## Work instruction
Produce an exact copy of all the data below, dropping every image.

## Recorded data

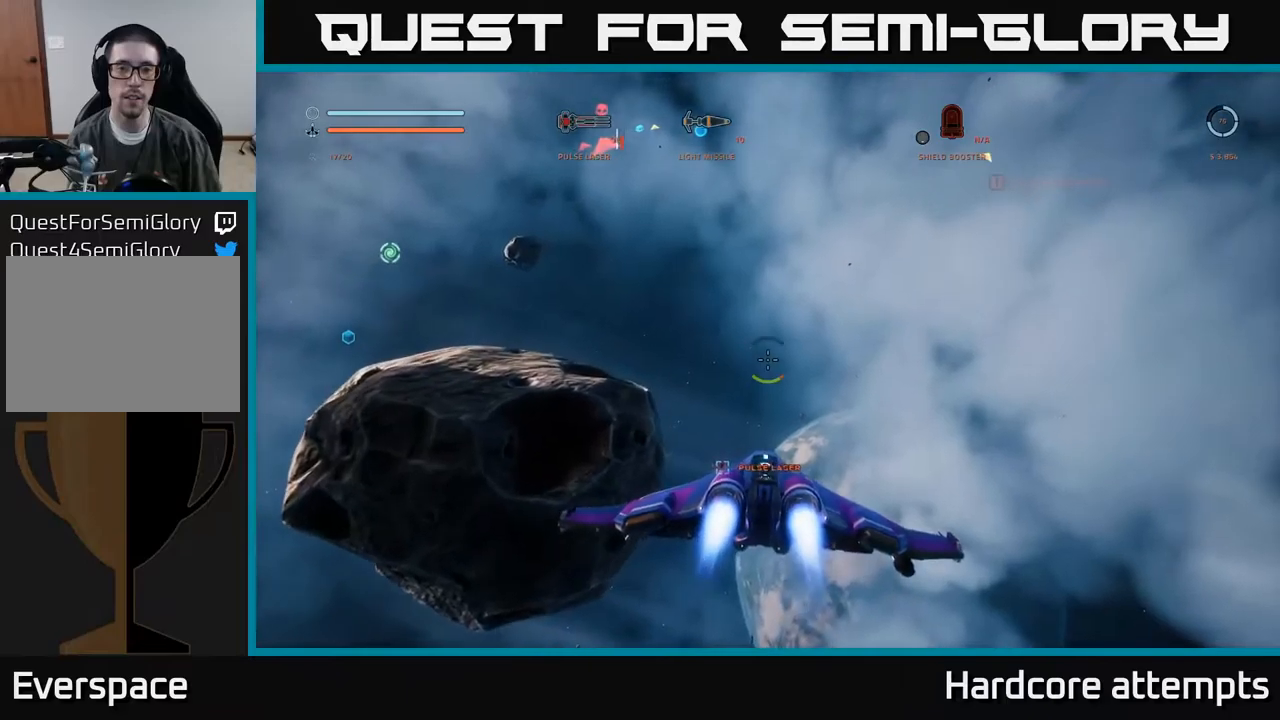
{"buttons": ["L1"], "left_stick": "up", "right_stick": "center", "events": [[266, "right_stick", "left"], [333, "left_stick", "up-left"], [416, "X", "up"], [483, "left_stick", "up"], [483, "right_stick", "center"]]}
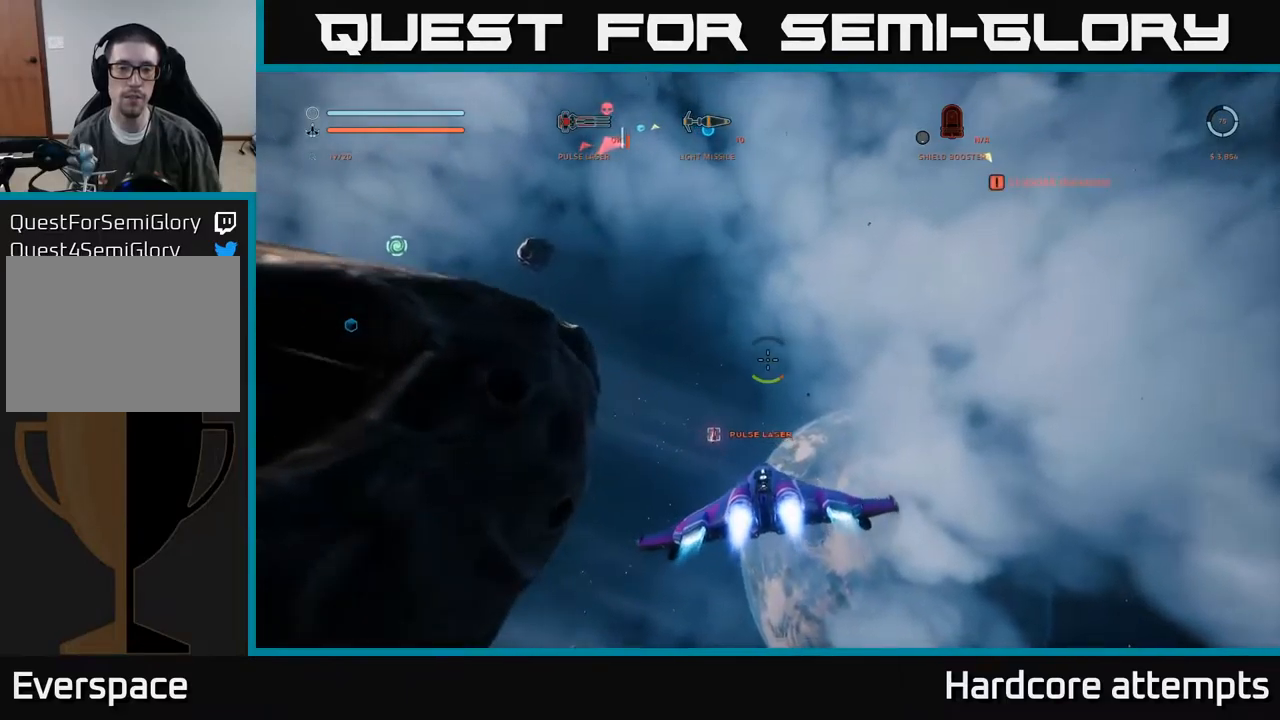
{"buttons": [], "left_stick": "center", "right_stick": "center", "events": [[116, "L1", "up"], [200, "left_stick", "center"], [383, "A", "down"], [466, "A", "up"]]}
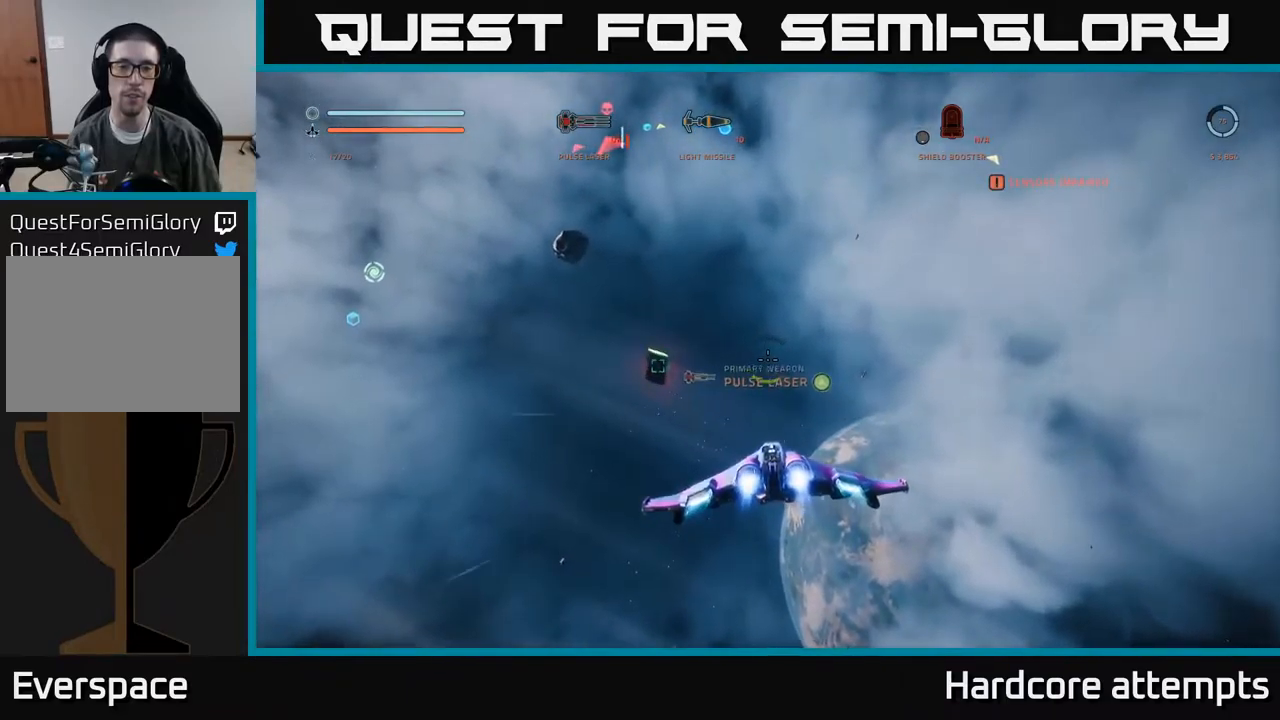
{"buttons": [], "left_stick": "down", "right_stick": "up", "events": [[83, "X", "down"], [150, "X", "up"], [233, "X", "down"], [300, "X", "up"], [300, "left_stick", "down"], [466, "right_stick", "up"]]}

## Result of the task
{"buttons": ["L1"], "left_stick": "up", "right_stick": "center", "events": [[266, "right_stick", "left"], [333, "left_stick", "up-left"], [416, "X", "up"], [483, "left_stick", "up"], [483, "right_stick", "center"]]}
{"buttons": [], "left_stick": "center", "right_stick": "center", "events": [[116, "L1", "up"], [200, "left_stick", "center"], [383, "A", "down"], [466, "A", "up"]]}
{"buttons": [], "left_stick": "down", "right_stick": "up", "events": [[83, "X", "down"], [150, "X", "up"], [233, "X", "down"], [300, "X", "up"], [300, "left_stick", "down"], [466, "right_stick", "up"]]}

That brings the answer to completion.